• _RECORDS FOR THE EXERCISE_:
++++
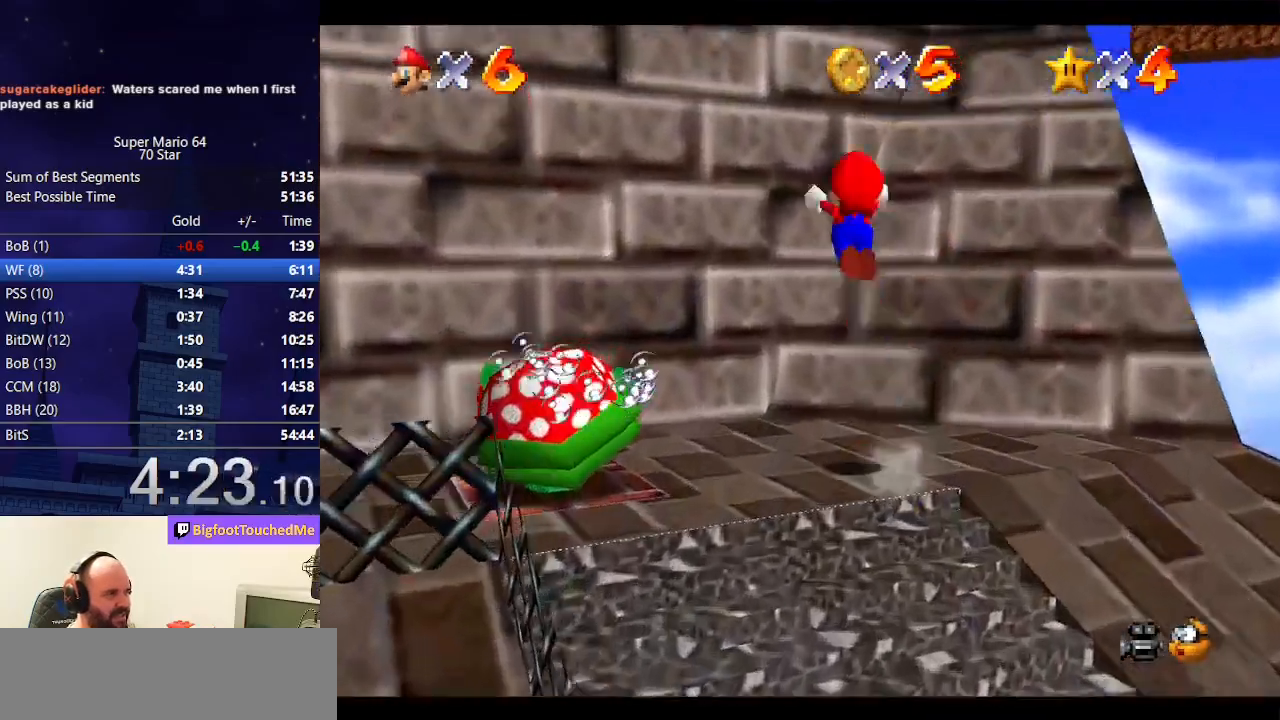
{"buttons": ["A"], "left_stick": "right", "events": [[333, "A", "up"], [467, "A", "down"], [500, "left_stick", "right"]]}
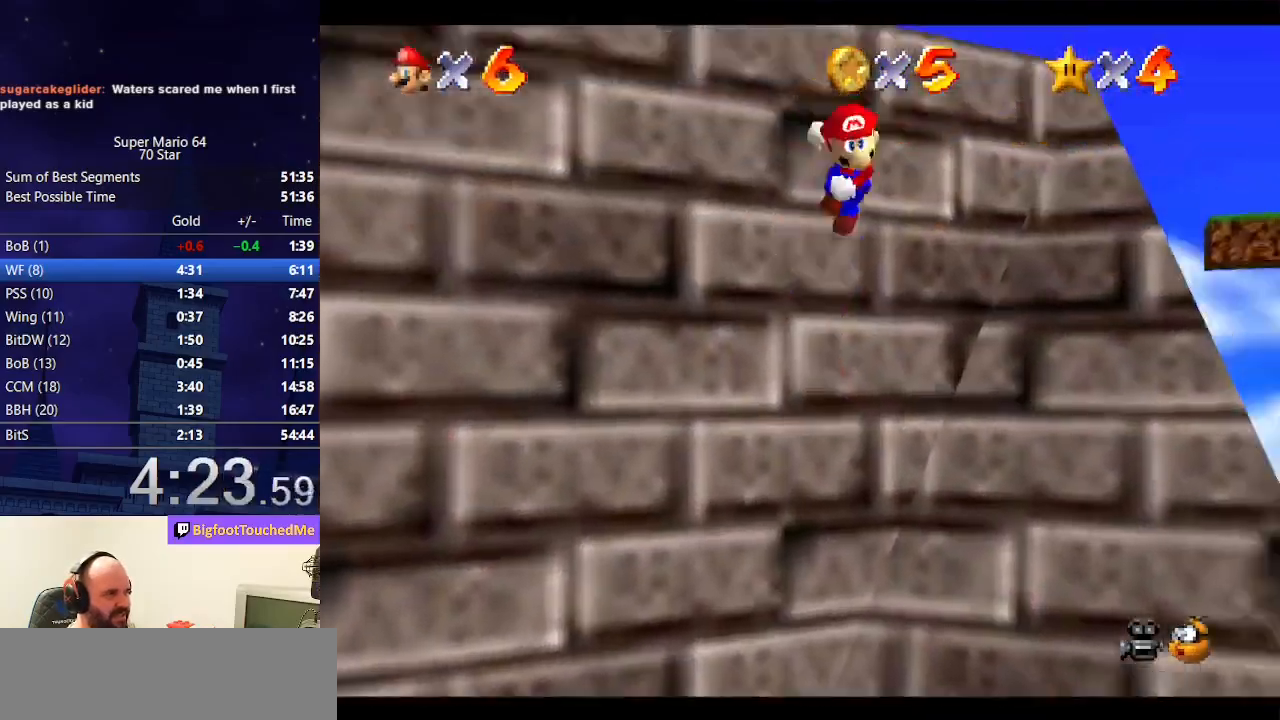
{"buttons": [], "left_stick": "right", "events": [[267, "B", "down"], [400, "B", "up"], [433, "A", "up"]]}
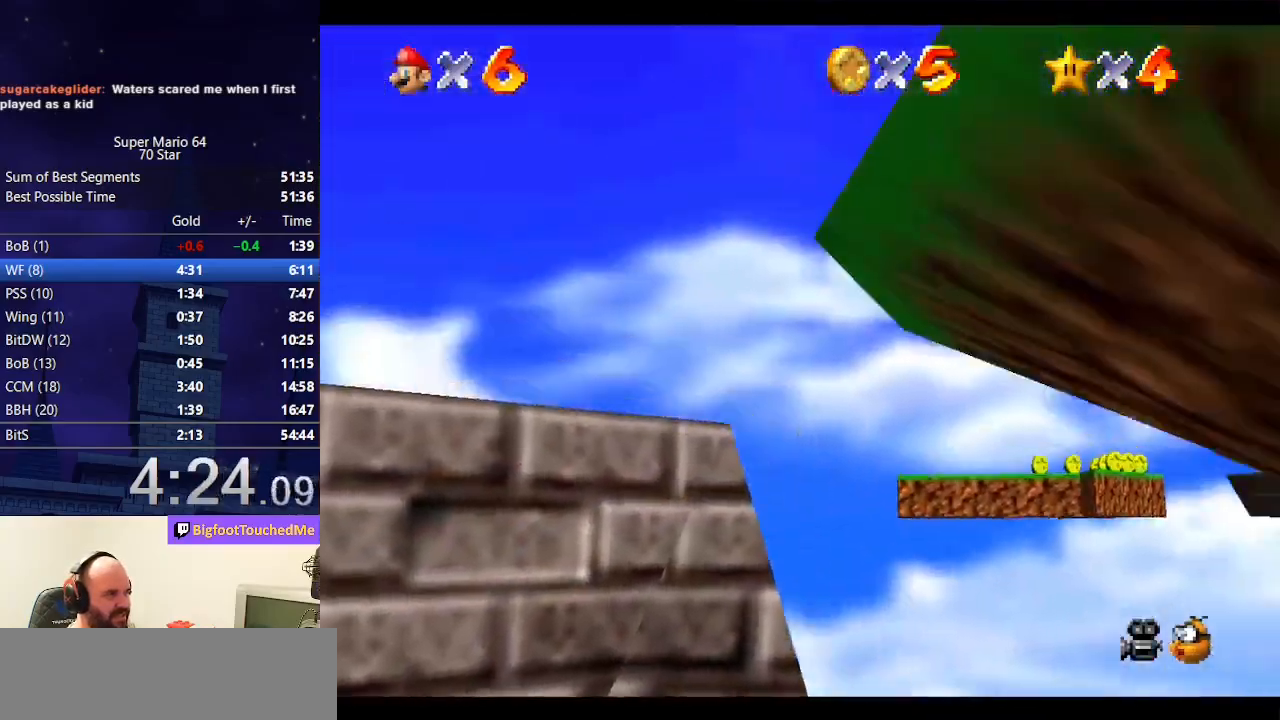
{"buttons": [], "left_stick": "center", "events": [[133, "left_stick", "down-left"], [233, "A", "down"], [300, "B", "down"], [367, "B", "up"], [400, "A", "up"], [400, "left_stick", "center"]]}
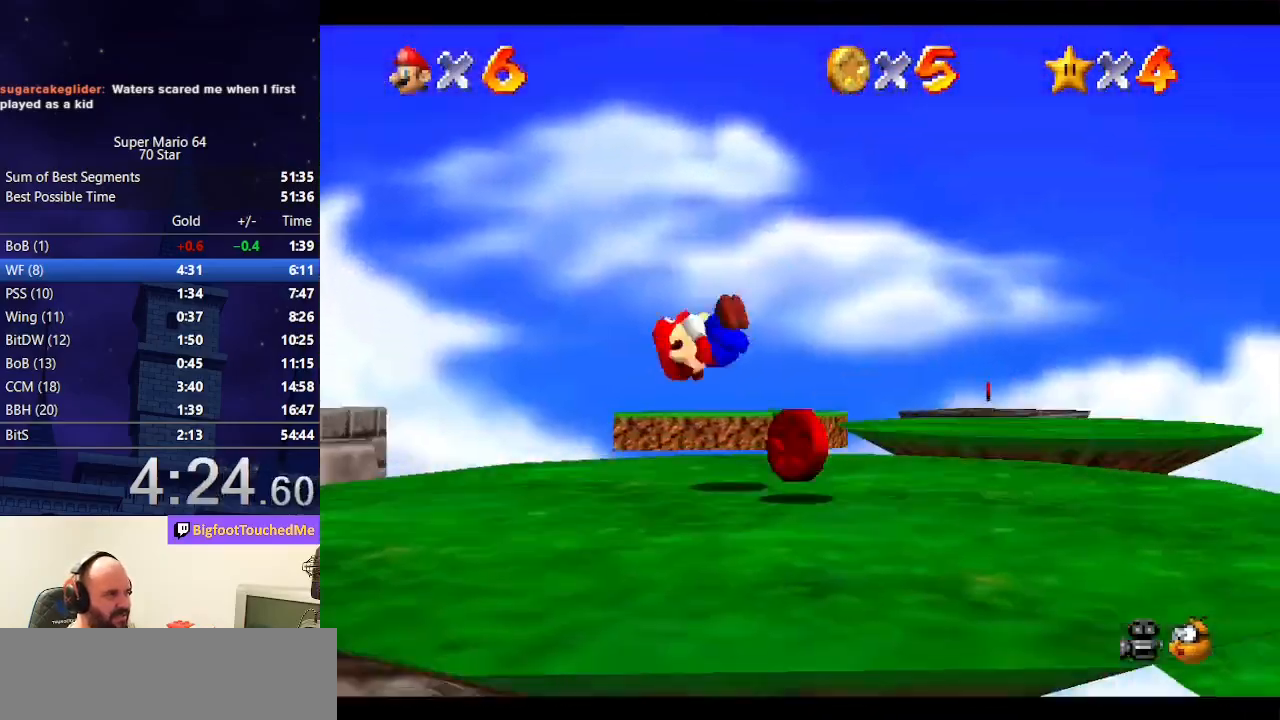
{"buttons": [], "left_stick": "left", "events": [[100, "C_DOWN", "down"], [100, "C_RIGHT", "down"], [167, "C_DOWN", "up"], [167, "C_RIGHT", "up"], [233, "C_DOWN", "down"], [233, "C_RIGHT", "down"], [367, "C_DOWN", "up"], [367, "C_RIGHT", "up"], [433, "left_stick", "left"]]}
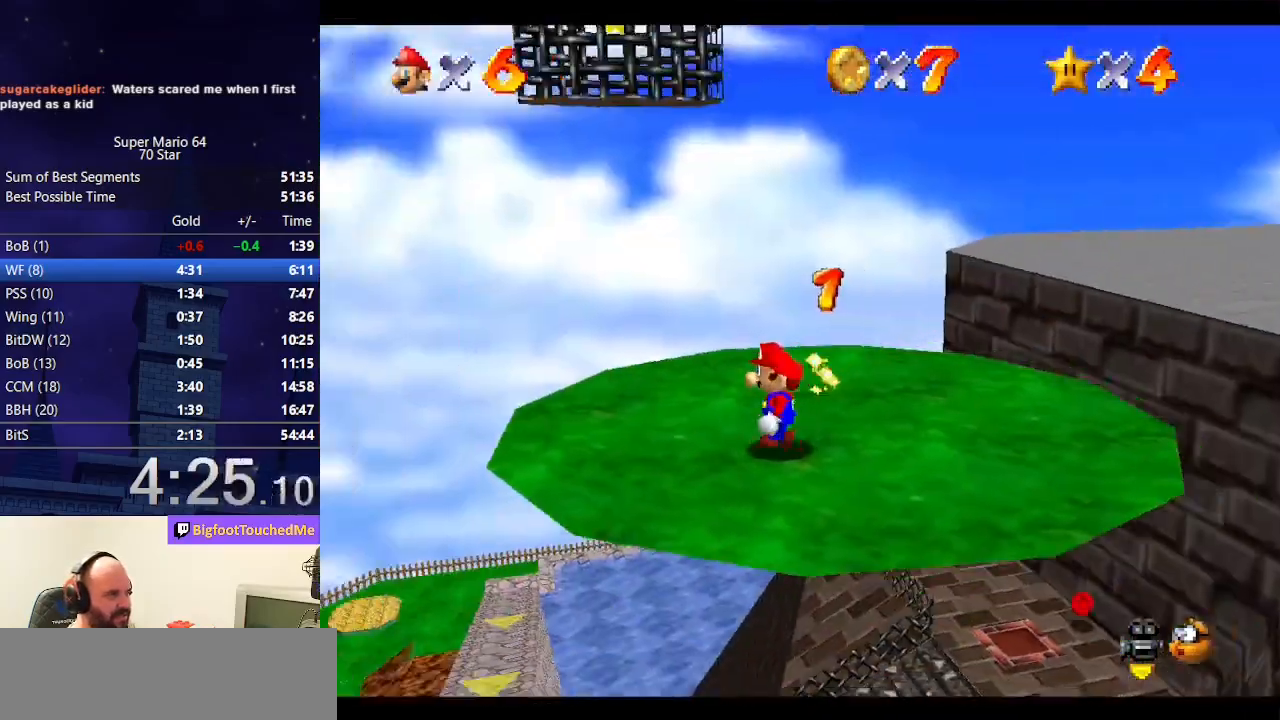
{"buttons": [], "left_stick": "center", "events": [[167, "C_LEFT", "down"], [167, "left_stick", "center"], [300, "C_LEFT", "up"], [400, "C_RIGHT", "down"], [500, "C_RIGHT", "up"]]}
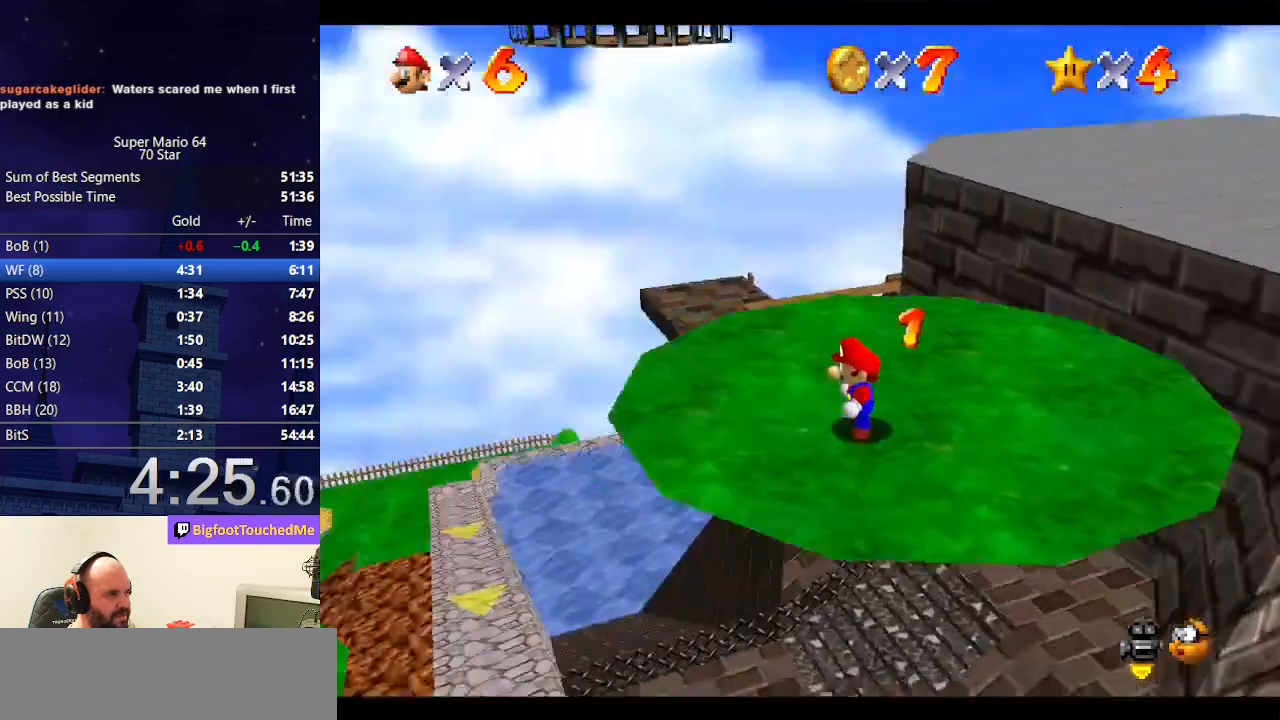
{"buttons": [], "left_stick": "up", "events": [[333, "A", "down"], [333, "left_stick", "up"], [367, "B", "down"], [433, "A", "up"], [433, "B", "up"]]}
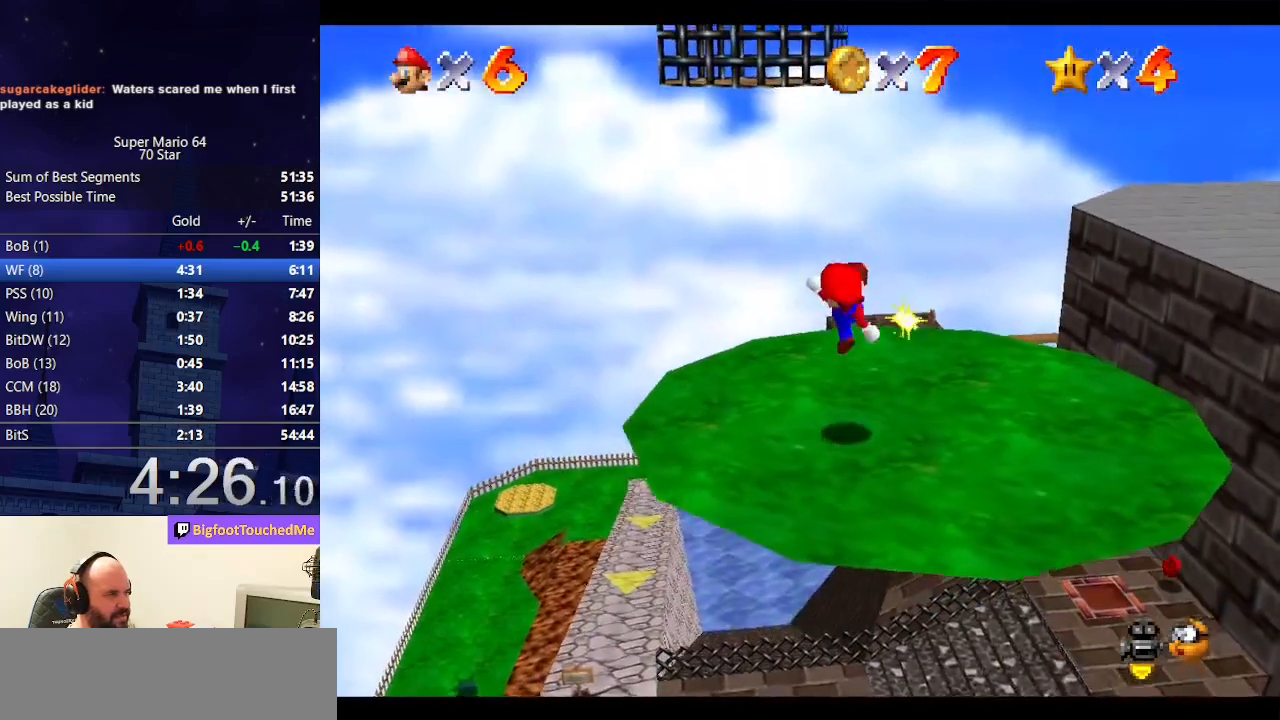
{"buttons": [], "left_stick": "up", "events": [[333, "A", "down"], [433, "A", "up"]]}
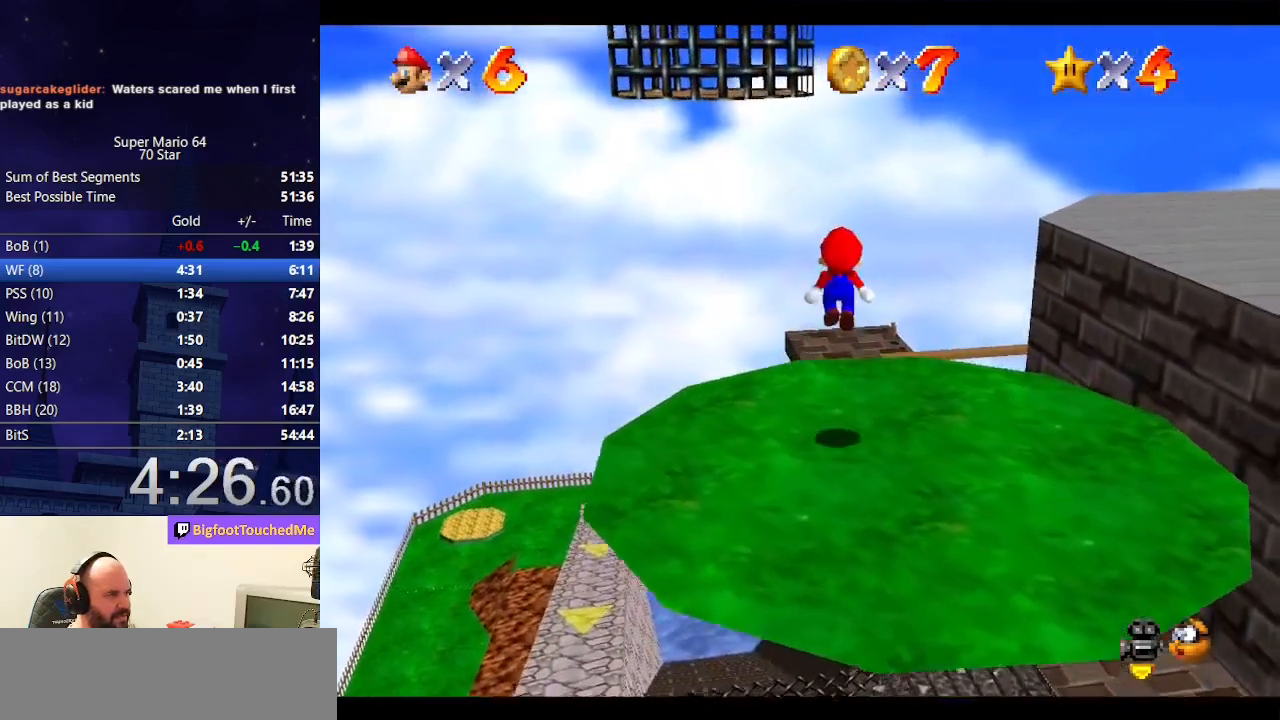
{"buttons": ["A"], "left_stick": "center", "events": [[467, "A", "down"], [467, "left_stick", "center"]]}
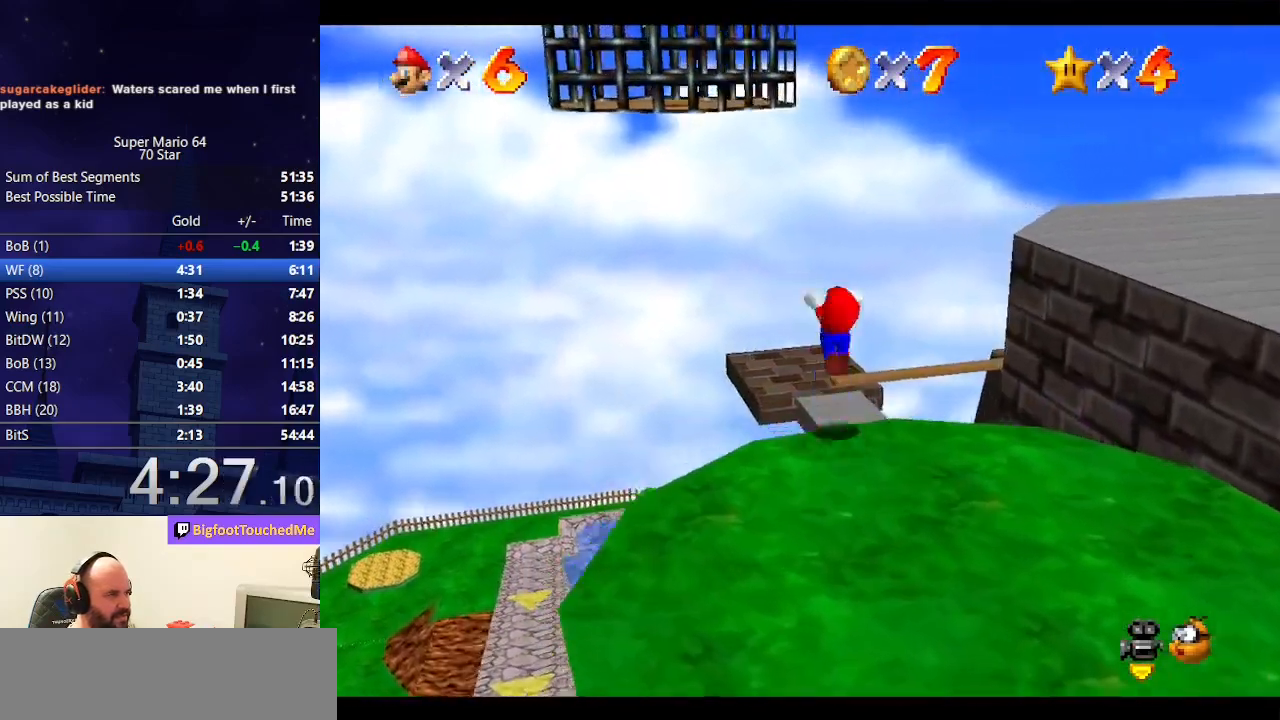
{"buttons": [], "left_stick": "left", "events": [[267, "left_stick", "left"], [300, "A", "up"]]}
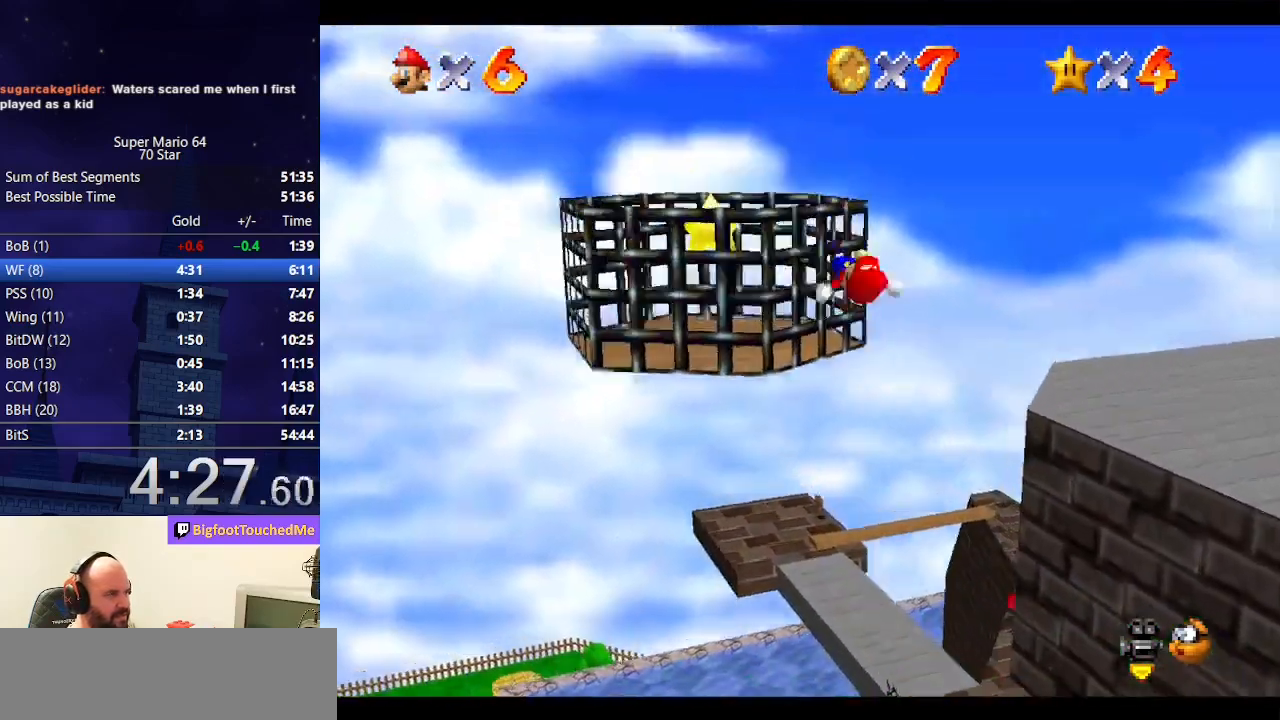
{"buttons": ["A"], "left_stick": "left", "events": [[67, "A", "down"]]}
++++
• _WORK ORDER_: Copy each line above that contains the word "center".

• _WRITTEN SOLUTION_:
{"buttons": [], "left_stick": "center", "events": [[133, "left_stick", "down-left"], [233, "A", "down"], [300, "B", "down"], [367, "B", "up"], [400, "A", "up"], [400, "left_stick", "center"]]}
{"buttons": [], "left_stick": "center", "events": [[167, "C_LEFT", "down"], [167, "left_stick", "center"], [300, "C_LEFT", "up"], [400, "C_RIGHT", "down"], [500, "C_RIGHT", "up"]]}
{"buttons": ["A"], "left_stick": "center", "events": [[467, "A", "down"], [467, "left_stick", "center"]]}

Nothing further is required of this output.